:: Text block ::

------------------------------------------------

3 min read

JAY – Megan Sullivan loves animals.

Dogs, cats, rabbits.

Snakes, turtles, spiders.

Skunks.

Animals attract her, said the 15-year-old Jay High School freshman. “It’s their cute look.”

But she’ll think twice before picking up a wild skunk again.

When she took one home two weeks ago, it bit her. Now she’s in the midst of a series of seven inoculations to ward off rabies.

The day Megan caught a skunk, she was up in a tree at a nearby ball field when her brother and his friend spotted what they thought was a black-and-white dog.

When the boys realized it was a skunk, they backed away.

Megan was trying to get out of the tree so fast that she almost fell out, she said. She ran up to the skunk, which was lying on the ground, and poked it with a stick.

It didn’t do anything.

Get that out of here’

She bent down near the skunk’s face.

“She didn’t raise her tail,” Megan said, “so I figured something was wrong with her. I picked her up, and she didn’t do anything. She was harshly breathing. I set her in my arms like a baby.”

She was so excited to catch a skunk that she didn’t think of its spraying her. She carried it inside the house with it cradled on her shoulder.

Her mother was not so excited.

“I looked at her, and I pointed, Get that out of here now before it sprays!'” said her mother, Tina Sullivan.

Megan argued, but her mother was adamant. Megan took the skunk, which she’d named Stinky, outside and played with it while her mother was calling the animal control officer. They were directed to take the skunk back to the ball field and let it go there since it hadn’t bitten anyone.

Tina Sullivan took photos of Megan and Stinky for a family album before the skunk was let go. Megan followed it into the woods and covered it with grass to keep it warm, hoping it would stay there.

Teeth marks

She didn’t realize until the next day, when her ankle hurt, that the skunk had bitten her. She thought it happened when it “snatched” at her pants the day before.

She had to get a rabies shot near the four, small teeth marks, as well as in her thigh and her arm the first day she went to the hospital.

The shots hurt worse than the bite, Megan said.

“I don’t know if I would do it again,” she said of picking up a skunk. “I probably wouldn’t. I’m thinking of all the skunks I see that if I tried to go up to them, they would spray.”

But she still loves animals. As Megan talked with a reporter Friday, her hamster, Ringer, crawled up her sleeve and wasn’t seen again until it popped up the collar of her zippered top.

She didn’t flinch.

“I’m not afraid of animals,” Megan said. “It makes me happy being with them and being able to hold them.”

------------------------------------------------

:: Task prompt ::
According to the skunk story, how many inoculations does Megan's series against rabies include? The items that come next have no connection to the skunk story.

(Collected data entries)
------------------------------------------------

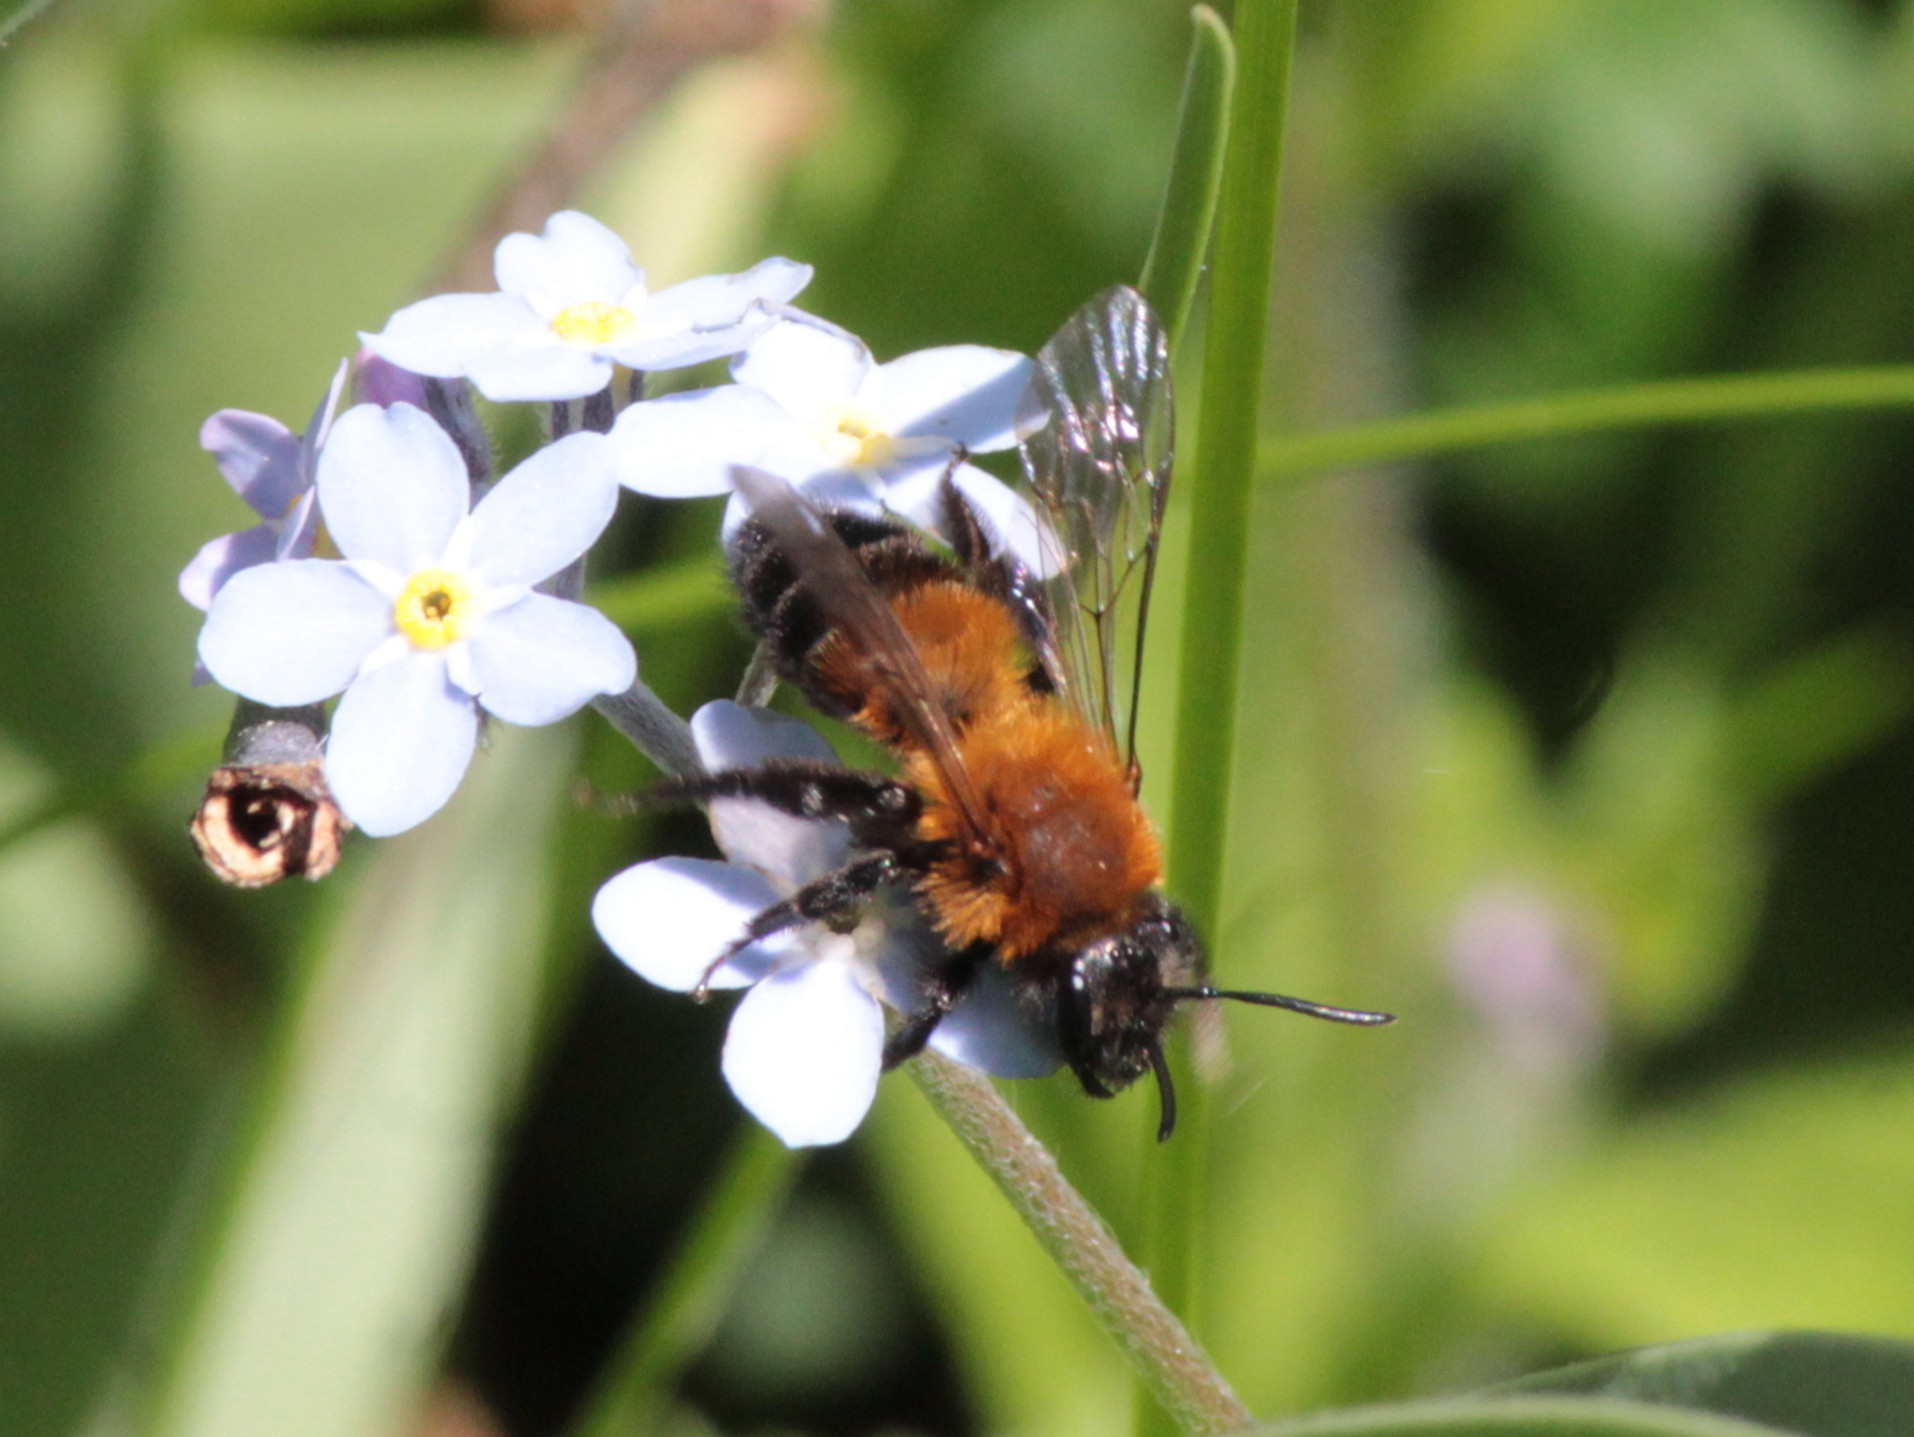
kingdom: Animalia
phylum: Arthropoda
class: Insecta
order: Hymenoptera
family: Andrenidae
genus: Andrena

------------------------------------------------

:: Result of the task ::
Seven.